Synopsis
Dans un monde utopique, les femmes atteintes de cancer sont accueillies dans un petit paradis rose.
Traitées comme des seigneuresses, ces dernières n’espèrent pas de rémission afin de continuer à̀ vivre ce rêve éveillé́ dont elles n’auraient pas pu profiter en pleine santé. La maladie vaut-elle mieux qu’un retour à̀ la réalité́ ? Cet établissement de rêve ne serait-il pas qu’une chimère leur permettant de faire face à̀ cette terrible calamité ?
Note d’intention
Le Petit Paradis Rose est un film profondément personnel, inspiré de mes rencontres avec des femmes atteintes de cancer. À travers Souhila, j’explore le parcours de la maladie — de son annonce à ses différentes issues — tout en rendant hommage à la force, à la dignité et à la résilience de celles qui la traversent. Bien que situé en Algérie, le film porte une dimension universelle : le cancer touche sans distinction de genre, de classe ou de territoire. Souhila devient ainsi une figure dans laquelle chacun peut se reconnaître.
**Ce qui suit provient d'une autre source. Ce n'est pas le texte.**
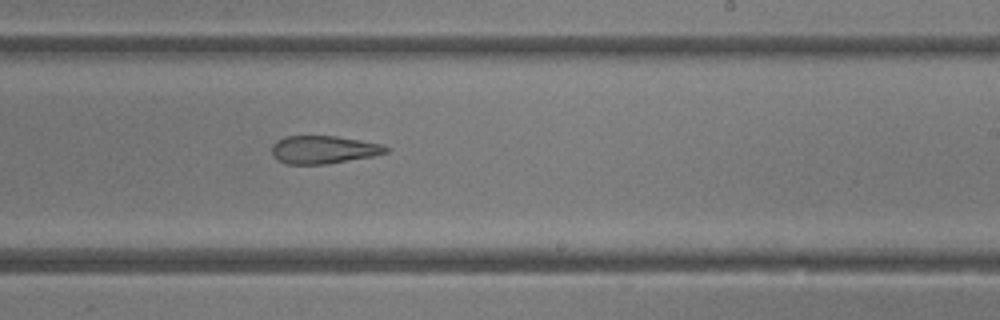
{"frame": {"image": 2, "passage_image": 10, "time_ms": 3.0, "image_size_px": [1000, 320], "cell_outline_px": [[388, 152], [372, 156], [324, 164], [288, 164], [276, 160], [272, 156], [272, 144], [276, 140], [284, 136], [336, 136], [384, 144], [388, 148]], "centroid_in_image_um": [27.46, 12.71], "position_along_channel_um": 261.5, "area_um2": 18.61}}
Si le sujet est grave, son traitement se veut singulier. Le film mêle absurde, burlesque et poésie pour aborder la maladie avec légèreté, sans en nier la violence. Le rose, omniprésent, incarne cette dualité : entre douceur et douleur, espoir et fragilité. Il devient le refuge d’une féminité que Souhila tente de préserver. À travers des personnages forts et une présence narrative singulière — La Voix — le récit oscille entre réalité et imaginaire. Les « canges », figures oniriques, traduisent l’intériorité de Souhila et sa capacité à s’évader au-delà de la maladie. Ce film est avant tout une célébration de la vie. Il met en lumière les petites victoires, l’amour et la solidarité qui permettent de continuer à avancer. À travers lui, je souhaite affirmer que, même face à l’épreuve, l’espoir et la résilience demeurent essentiels.
Biographie
Professeure des écoles, diplômée en Histoire et en sciences de l’éducation, je développe un travail d’écriture au croisement de l’intime, de la mémoire et des héritages franco-algériens.
Mon premier roman, Patriarcales, marque le point de départ de mon passage vers l’écriture scénaristique. J’ai suivi une première formation au scénario chapeautée par Khaled Benaïssa avec le Studio XBM à Alger et c’est dans ce cadre qu’est né mon premier court-métrage, Le petit paradis rose, que je vous soumets aujourd’hui dans le cadre de ma candidature au programme d’accompagnement et de soutien financier aux projets de films en phase d’écriture du festival de Saïda.
En 2025, j’ai été sélectionnée parmi les 15 lauréat·e·s du concours national de courts- métrages Ooredoo du 5 juillet, consacré à la jeune création autour de la mémoire et de l’indépendance, et j’ai bénéficié d’une formation dirigée par Yahia Mouzahem, Saïd Mehdaoui et Sara Berretima.
J’ai également intégré le LAB DZ PRO à Tlemcen la même année, chapeauté par Lina Soualem, où j’ai été formée au son dans le cadre d’une réalisation collective.
Par ailleurs, je fais partie des lauréat·e·s de l’Arab-African Series Lab, formation certifiante en écriture sérielle menée en partenariat avec l’École Nouvelles Écritures (France), au sein de laquelle je développe actuellement ma première série.
Je poursuis donc aujourd’hui le développement de plusieurs projets d’écriture cinématographiques et sériels, au croisement de l’intime, de l’Histoire et des héritages culturels.